JAKARTAHYPE.COM - Ibadah haji merupakan puncak spiritualitas yang diidamkan oleh setiap Muslim, namun pelaksanaannya menuntut kesiapan fisik prima dari para jamaah sepanjang rangkaian ritual.
Rangkaian prosesi ibadah yang padat dan durasi yang panjang, ditambah adaptasi terhadap lingkungan baru, menjadi tantangan signifikan bagi daya tahan tubuh jamaah.
Kondisi spesifik di Tanah Suci, seperti perubahan cuaca ekstrem dan tingginya mobilitas fisik, dapat membuat jamaah lebih rentan terhadap masalah kesehatan.
Salah satu keluhan yang kerap muncul dan dialami oleh banyak jamaah adalah gejala masuk angin, yang meskipun terdengar ringan, perlu diwaspadai secara serius.
Kondisi masuk angin ini berpotensi besar mengganggu kekhusyukan dan kenyamanan jamaah dalam menjalankan seluruh rangkaian ibadah haji jika tidak ditangani dengan baik.

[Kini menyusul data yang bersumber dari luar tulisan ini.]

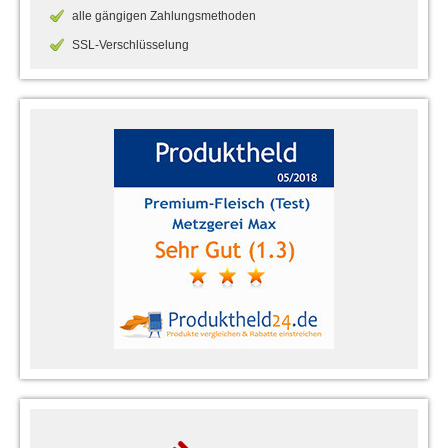
alle gängigen Zahlungsmethoden
SSL-Verschlüsselung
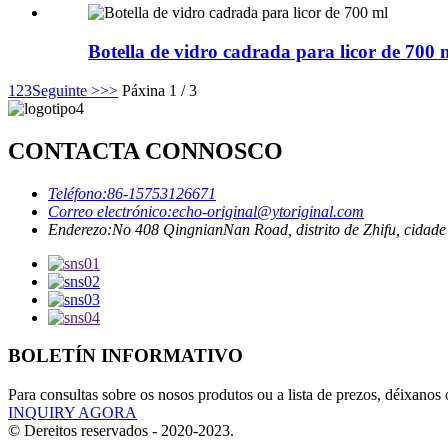
Botella de vidro cadrada para licor de 700 
1
2
3
Seguinte >
>>
Páxina 1 / 3
CONTACTA CONNOSCO
Teléfono:
86-15753126671
Correo electrónico:
echo-original@ytoriginal.com
Enderezo:
No 408 QingnianNan Road, distrito de Zhifu, cidade
BOLETÍN INFORMATIVO
Para consultas sobre os nosos produtos ou a lista de prezos, déixanos
INQUIRY AGORA
© Dereitos reservados - 2020-2023.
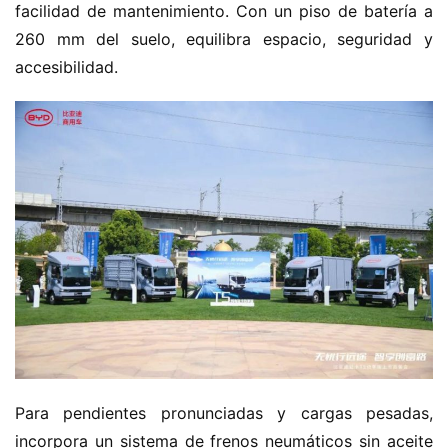
facilidad de mantenimiento. Con un piso de batería a 
260 mm del suelo, equilibra espacio, seguridad y 
accesibilidad.
Para pendientes pronunciadas y cargas pesadas, 
incorpora un sistema de frenos neumáticos sin aceite 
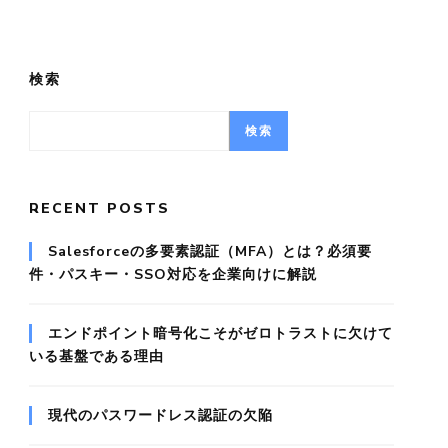
検索
検索
RECENT POSTS
Salesforceの多要素認証（MFA）とは？必須要
件・パスキー・SSO対応を企業向けに解説
エンドポイント暗号化こそがゼロトラストに欠けて
いる基盤である理由
現代のパスワードレス認証の欠陥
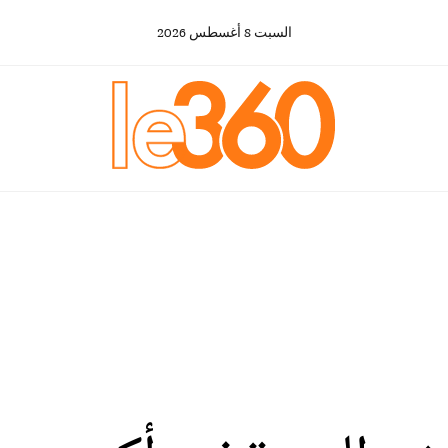
السبت
8
أغسطس
2026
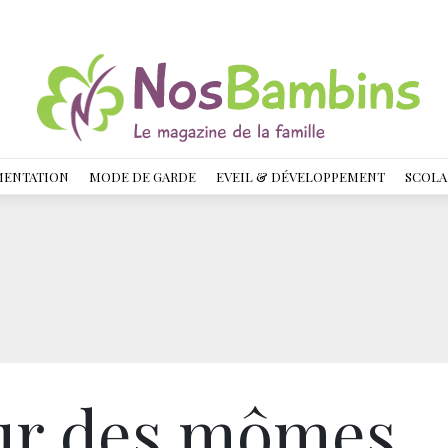
MENTATION
MODE DE GARDE
EVEIL & DÉVELOPPEMENT
SCOLA
ur des mômes,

Oleh sebab itu, pencegahan dini dan strategi menjaga kebugaran tubuh sebelum keberangkatan menjadi langkah krusial yang tidak boleh diabaikan oleh calon jamaah.
Dilansir dari MEDIAKOMPETEN.CO.ID, pelaksanaan ibadah haji merupakan puncak spiritualitas yang menuntut kondisi fisik prima dari setiap jamaah.

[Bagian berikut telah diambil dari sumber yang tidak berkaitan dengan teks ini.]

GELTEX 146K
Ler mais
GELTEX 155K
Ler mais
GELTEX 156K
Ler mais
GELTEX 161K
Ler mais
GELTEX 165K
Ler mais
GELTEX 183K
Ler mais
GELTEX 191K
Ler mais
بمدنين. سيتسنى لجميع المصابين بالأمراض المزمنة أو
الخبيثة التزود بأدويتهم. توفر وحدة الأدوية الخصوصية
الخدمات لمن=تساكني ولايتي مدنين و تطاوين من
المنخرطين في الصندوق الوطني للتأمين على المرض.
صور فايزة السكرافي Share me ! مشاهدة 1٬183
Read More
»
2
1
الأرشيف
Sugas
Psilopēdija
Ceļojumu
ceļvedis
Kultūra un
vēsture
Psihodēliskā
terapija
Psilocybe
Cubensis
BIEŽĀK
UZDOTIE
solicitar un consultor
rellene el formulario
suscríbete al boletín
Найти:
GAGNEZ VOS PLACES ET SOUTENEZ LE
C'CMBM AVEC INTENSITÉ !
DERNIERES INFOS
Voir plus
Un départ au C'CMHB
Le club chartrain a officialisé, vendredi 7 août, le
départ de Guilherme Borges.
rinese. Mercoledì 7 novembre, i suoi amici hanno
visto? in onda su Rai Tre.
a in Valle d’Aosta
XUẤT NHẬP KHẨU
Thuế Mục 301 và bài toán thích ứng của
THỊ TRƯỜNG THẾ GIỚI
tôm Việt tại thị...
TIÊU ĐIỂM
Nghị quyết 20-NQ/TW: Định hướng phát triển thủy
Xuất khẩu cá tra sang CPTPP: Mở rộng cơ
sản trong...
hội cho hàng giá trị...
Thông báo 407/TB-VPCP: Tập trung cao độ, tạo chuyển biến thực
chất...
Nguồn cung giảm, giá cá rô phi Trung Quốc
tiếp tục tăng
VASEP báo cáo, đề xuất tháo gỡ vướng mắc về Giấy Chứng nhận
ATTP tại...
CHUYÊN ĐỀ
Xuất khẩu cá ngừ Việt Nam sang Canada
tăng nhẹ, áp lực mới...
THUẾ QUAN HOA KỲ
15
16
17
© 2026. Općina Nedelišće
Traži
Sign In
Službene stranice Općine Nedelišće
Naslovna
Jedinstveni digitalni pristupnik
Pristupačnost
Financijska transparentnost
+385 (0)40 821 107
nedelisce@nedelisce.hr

Dijelaskan lebih lanjut bahwa rangkaian ritual yang panjang serta adaptasi terhadap lingkungan baru menjadi tantangan tersendiri bagi kebugaran tubuh jamaah.
Perubahan cuaca ekstrem dan tingkat aktivitas fisik yang tinggi selama berada di Tanah Suci dapat meningkatkan kerentanan terhadap berbagai gangguan kesehatan minor maupun mayor.